Who signs commercial leases on SignSend

Landlords and property owners

Send the lease, guaranty, and riders to the tenant and guarantor, countersign last, and keep one executed copy with the audit certificate per space.

Commercial real estate brokers

Route the final negotiated lease to both sides and the guarantor so the deal closes the week terms are agreed, without driving signature packets around town.

Business tenants

Sign the lease as the entity, have the owner sign the guaranty in the same envelope, and get a clean executed copy for the company file and the lender.

Property management firms

Standardize your lease and rider set as reusable templates and send a new one in minutes as spaces turn over across a portfolio.

Retail and restaurant operators

Close a build-to-suit or in-line retail lease with the personal guaranty and TI exhibit attached, all signed before the buildout starts.

Commercial lease e-signature questions

Can a commercial lease be signed electronically?

Yes. A commercial lease is a contract between businesses, so electronic signatures on it are valid and enforceable under the federal ESIGN Act and state UETA laws, the same as ink, and no notary is required to execute a standard lease. The audit certificate that records who signed, when, and which version is the proof that holds up if a dispute arises.

Does a commercial lease need to be notarized?

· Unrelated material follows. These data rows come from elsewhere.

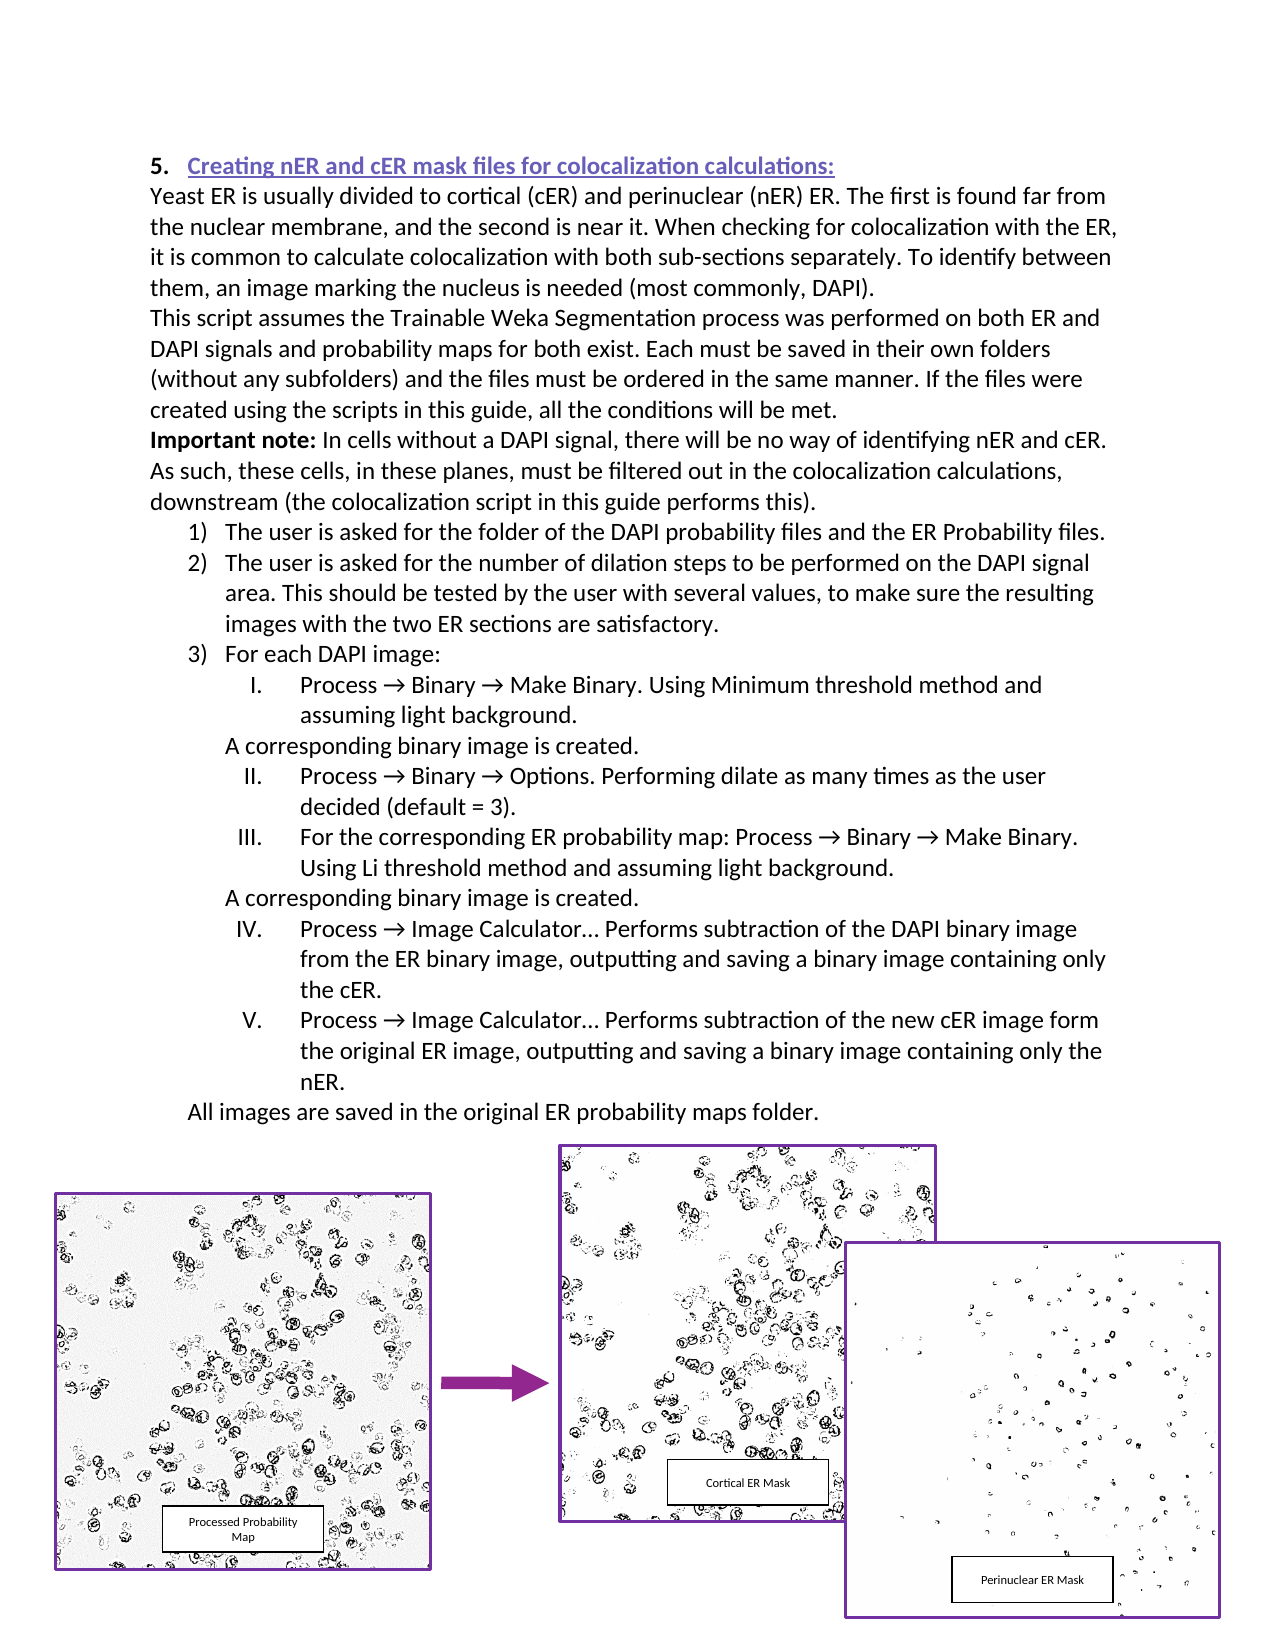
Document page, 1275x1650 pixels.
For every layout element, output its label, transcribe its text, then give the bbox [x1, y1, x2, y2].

picture [562, 1147, 934, 1520]
text This script assumes the Trainable Weka Segmentation process was performed on both ER and DAPI signals and probability maps for both exist. Each must be saved in their own folders (without any subfolders) and the files must be ordered in the same manner. If the files were created using the scripts in this guide, all the conditions will be met. [150, 303, 1125, 425]
picture [847, 1244, 1218, 1616]
list For the corresponding ER probability map: Process → Binary → Make Binary. Using Li threshold method and assuming light background. [262, 821, 1125, 882]
list The user is asked for the number of dilation steps to be performed on the DAPI signal area. This should be tested by the user with several values, to make sure the resulting images with the two ER sections are satisfactory. [187, 547, 1125, 638]
list Process → Image Calculator… Performs subtraction of the DAPI binary image from the ER binary image, outputting and saving a binary image containing only the cER. [262, 913, 1125, 1004]
picture [57, 1195, 429, 1568]
list Process → Binary → Options. Performing dilate as many times as the user decided (default = 3). [262, 760, 1125, 821]
text Yeast ER is usually divided to cortical (cER) and perinuclear (nER) ER. The first is found far from the nuclear membrane, and the second is near it. When checking for colocalization with the ER, it is common to calculate colocalization with both sub-sections separately. To identify between them, an image marking the nucleus is needed (most commonly, DAPI). [150, 181, 1125, 303]
list A corresponding binary image is created. [225, 882, 1125, 913]
list Process → Binary → Make Binary. Using Minimum threshold method and assuming light background. [262, 669, 1125, 730]
text Important note: In cells without a DAPI signal, there will be no way of identifying nER and cER. As such, these cells, in these planes, must be filtered out in the colocalization calculations, downstream (the colocalization script in this guide performs this). [150, 425, 1125, 516]
list A corresponding binary image is created. [225, 730, 1125, 760]
list For each DAPI image: [187, 638, 1125, 669]
list Creating nER and cER mask files for colocalization calculations: [150, 150, 1125, 181]
list The user is asked for the folder of the DAPI probability files and the ER Probability files. [187, 516, 1125, 547]
text All images are saved in the original ER probability maps folder. [187, 1096, 1125, 1127]
list Process → Image Calculator… Performs subtraction of the new cER image form the original ER image, outputting and saving a binary image containing only the nER. [262, 1004, 1125, 1096]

Usually no. A standard commercial lease is enforceable when the parties sign it, with no notarization required. A few situations differ, such as a long-term ground lease or a memorandum of lease that gets recorded in the county land records, which can carry notarization or recording formalities. Confirm those specific cases with counsel for your state.

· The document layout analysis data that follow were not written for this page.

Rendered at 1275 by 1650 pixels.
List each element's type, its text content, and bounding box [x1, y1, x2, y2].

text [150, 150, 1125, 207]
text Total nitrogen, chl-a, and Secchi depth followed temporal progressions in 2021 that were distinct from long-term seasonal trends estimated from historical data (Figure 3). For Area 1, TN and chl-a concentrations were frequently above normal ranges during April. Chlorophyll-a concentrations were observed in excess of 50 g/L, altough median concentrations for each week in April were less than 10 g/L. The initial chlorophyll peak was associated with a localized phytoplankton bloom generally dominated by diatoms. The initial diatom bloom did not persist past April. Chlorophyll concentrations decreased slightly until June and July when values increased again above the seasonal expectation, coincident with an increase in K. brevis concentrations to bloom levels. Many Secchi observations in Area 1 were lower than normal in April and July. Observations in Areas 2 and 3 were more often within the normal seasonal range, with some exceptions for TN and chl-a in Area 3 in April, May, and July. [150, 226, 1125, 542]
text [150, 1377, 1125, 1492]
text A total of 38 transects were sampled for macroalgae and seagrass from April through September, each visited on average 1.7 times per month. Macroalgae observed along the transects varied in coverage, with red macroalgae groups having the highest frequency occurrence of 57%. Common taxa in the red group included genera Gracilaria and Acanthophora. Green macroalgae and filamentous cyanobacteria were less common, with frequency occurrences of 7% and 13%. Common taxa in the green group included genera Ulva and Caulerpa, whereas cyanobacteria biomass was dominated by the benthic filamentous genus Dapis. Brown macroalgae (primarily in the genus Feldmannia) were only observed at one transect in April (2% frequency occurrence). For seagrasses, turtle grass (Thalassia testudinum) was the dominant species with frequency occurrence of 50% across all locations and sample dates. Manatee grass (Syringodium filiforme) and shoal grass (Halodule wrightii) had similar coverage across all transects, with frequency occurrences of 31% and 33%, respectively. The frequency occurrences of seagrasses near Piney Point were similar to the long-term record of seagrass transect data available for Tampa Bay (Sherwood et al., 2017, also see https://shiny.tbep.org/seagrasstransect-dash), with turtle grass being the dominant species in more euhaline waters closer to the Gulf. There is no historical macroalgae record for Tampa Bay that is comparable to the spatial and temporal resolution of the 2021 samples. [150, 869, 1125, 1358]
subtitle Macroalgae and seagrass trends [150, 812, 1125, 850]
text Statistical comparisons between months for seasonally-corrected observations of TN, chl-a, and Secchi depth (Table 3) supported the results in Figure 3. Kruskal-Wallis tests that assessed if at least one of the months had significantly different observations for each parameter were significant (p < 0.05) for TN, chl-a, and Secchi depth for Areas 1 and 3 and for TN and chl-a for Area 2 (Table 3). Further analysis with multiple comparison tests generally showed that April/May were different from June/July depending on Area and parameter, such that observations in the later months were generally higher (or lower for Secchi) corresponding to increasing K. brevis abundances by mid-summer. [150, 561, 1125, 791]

Who signs a commercial lease?

A commercial lease is signed by the landlord and the tenant. Because the tenant is usually a business entity, an authorized officer or member signs on its behalf. Many landlords also require a personal guaranty, which the business owner signs individually, and the landlord's lender may require an estoppel or SNDA that adds signers.

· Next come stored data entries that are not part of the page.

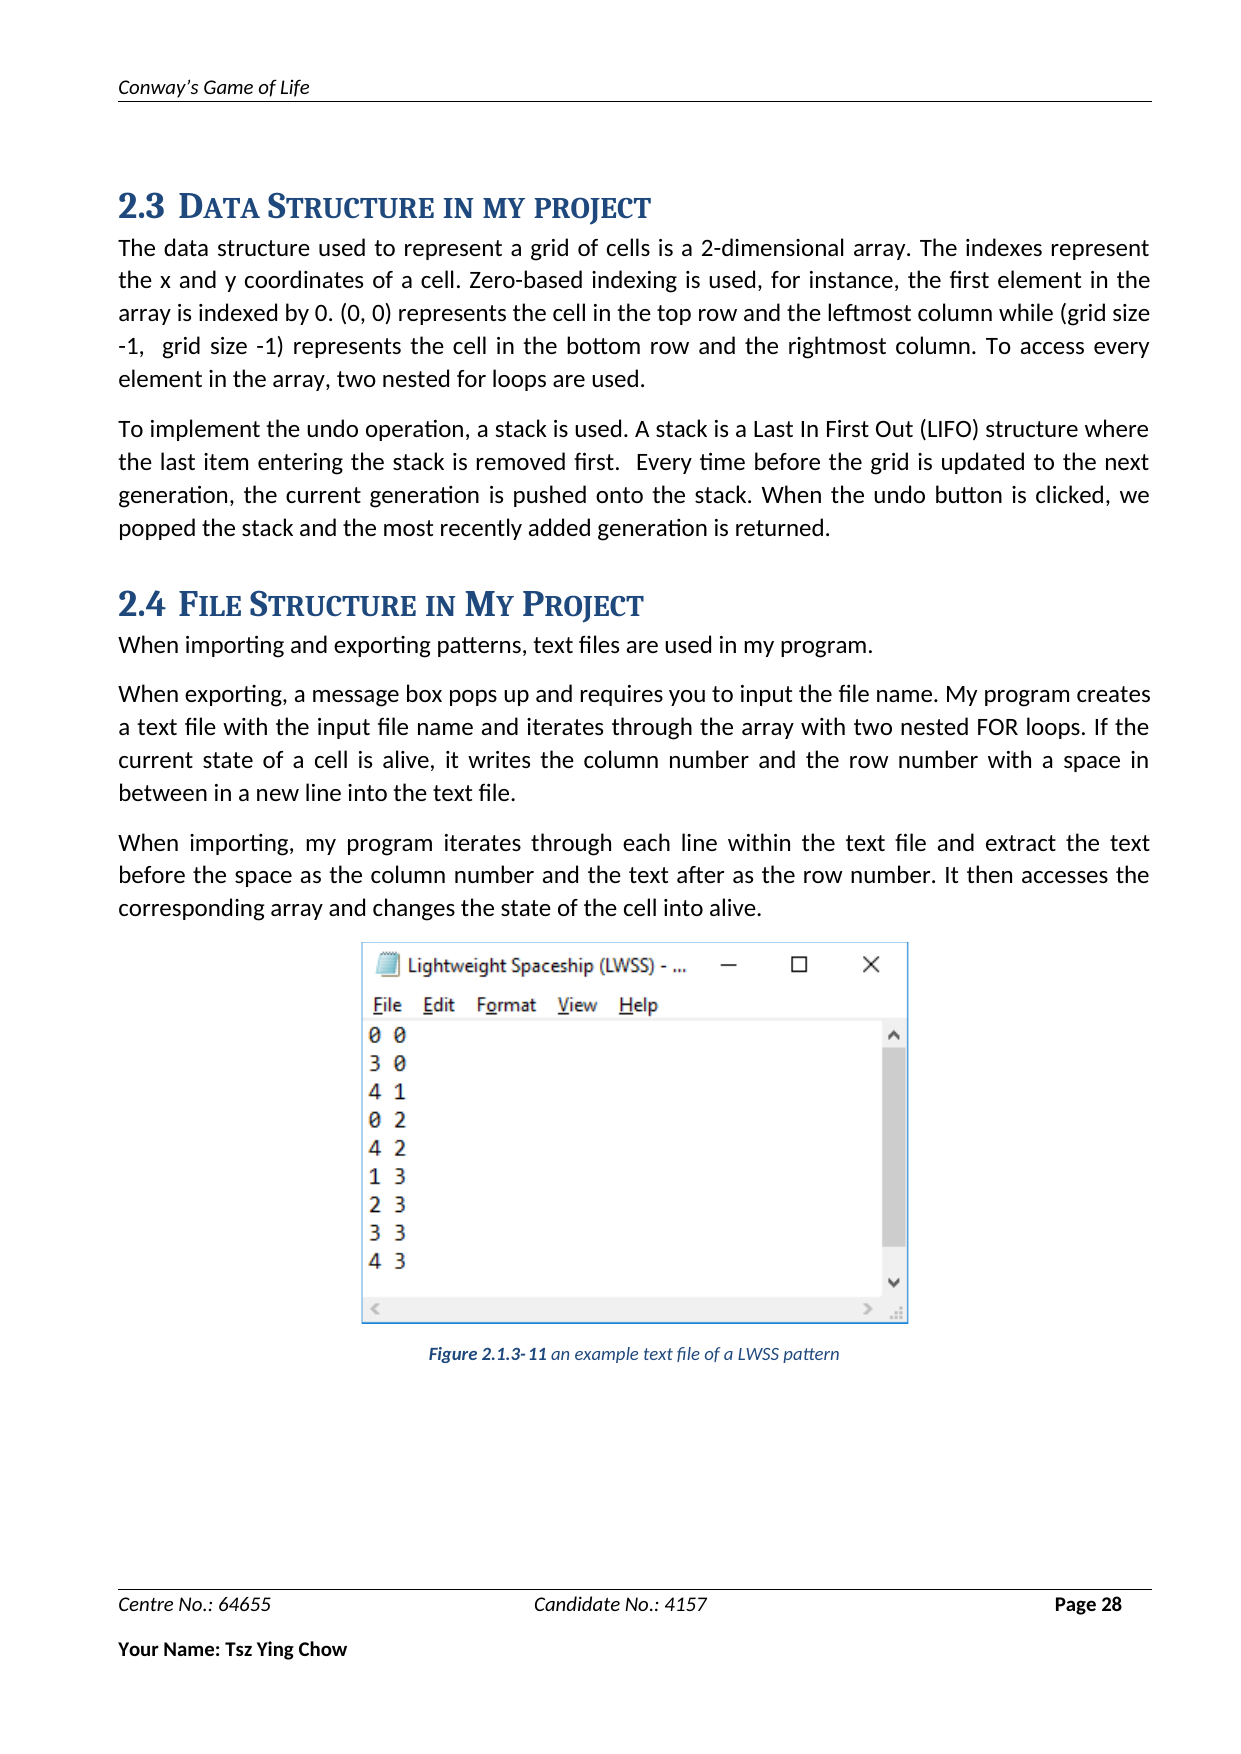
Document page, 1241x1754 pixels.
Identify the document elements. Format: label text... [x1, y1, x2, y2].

text Figure 2.1.3-1 an example text file of a LWSS pattern [118, 1342, 1152, 1365]
text When importing and exporting patterns, text files are used in my program. [118, 629, 1152, 659]
subtitle File Structure in My Project [118, 582, 1152, 625]
text To implement the undo operation, a stack is used. A stack is a Last In First Out (LIFO) structure where the last item entering the stack is removed first. Every time before the grid is updated to the next generation, the current generation is pushed onto the stack. When the undo button is clicked, we popped the stack and the most recently added generation is returned. [118, 413, 1152, 542]
subtitle Data Structure in my project [118, 185, 1152, 228]
text The data structure used to represent a grid of cells is a 2-dimensional array. The indexes represent the x and y coordinates of a cell. Zero-based indexing is used, for instance, the first element in the array is indexed by 0. (0, 0) represents the cell in the top row and the leftmost column while (grid size -1, grid size -1) represents the cell in the bottom row and the rightmost column. To access every element in the array, two nested for loops are used. [118, 232, 1152, 394]
text When importing, my program iterates through each line within the text file and extract the text before the space as the column number and the text after as the row number. It then accesses the corresponding array and changes the state of the cell into alive. [118, 827, 1152, 923]
text When exporting, a message box pops up and requires you to input the file name. My program creates a text file with the input file name and iterates through the array with two nested FOR loops. If the current state of a cell is alive, it writes the column number and the row number with a space in between in a new line into the text file. [118, 678, 1152, 808]
picture [361, 942, 909, 1324]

What is a personal guaranty on a commercial lease?

A personal guaranty is a separate promise, signed by an individual, to cover the tenant's obligations if the business entity fails to pay. Landlords use it because a new or small entity has limited assets. It makes the owner personally liable, so it should be a distinct, clearly labeled signature, not buried inside the tenant's signature block.

What is a triple net (NNN) commercial lease?

A triple net lease is a commercial lease in which the tenant pays base rent plus the three nets: property taxes, building insurance, and common area maintenance. It shifts the operating costs of the property from the landlord to the tenant. Gross leases bundle those costs into the rent instead, and modified gross leases split them.

Can I send a commercial lease and its guaranty in one envelope?

Yes. With SignSend you upload the lease, the personal guaranty, and any riders or exhibits into a single envelope, assign each signature block to the right party, and set the signing order. Every party signs the same final version in one pass, and you get one executed PDF with an audit certificate covering the whole package.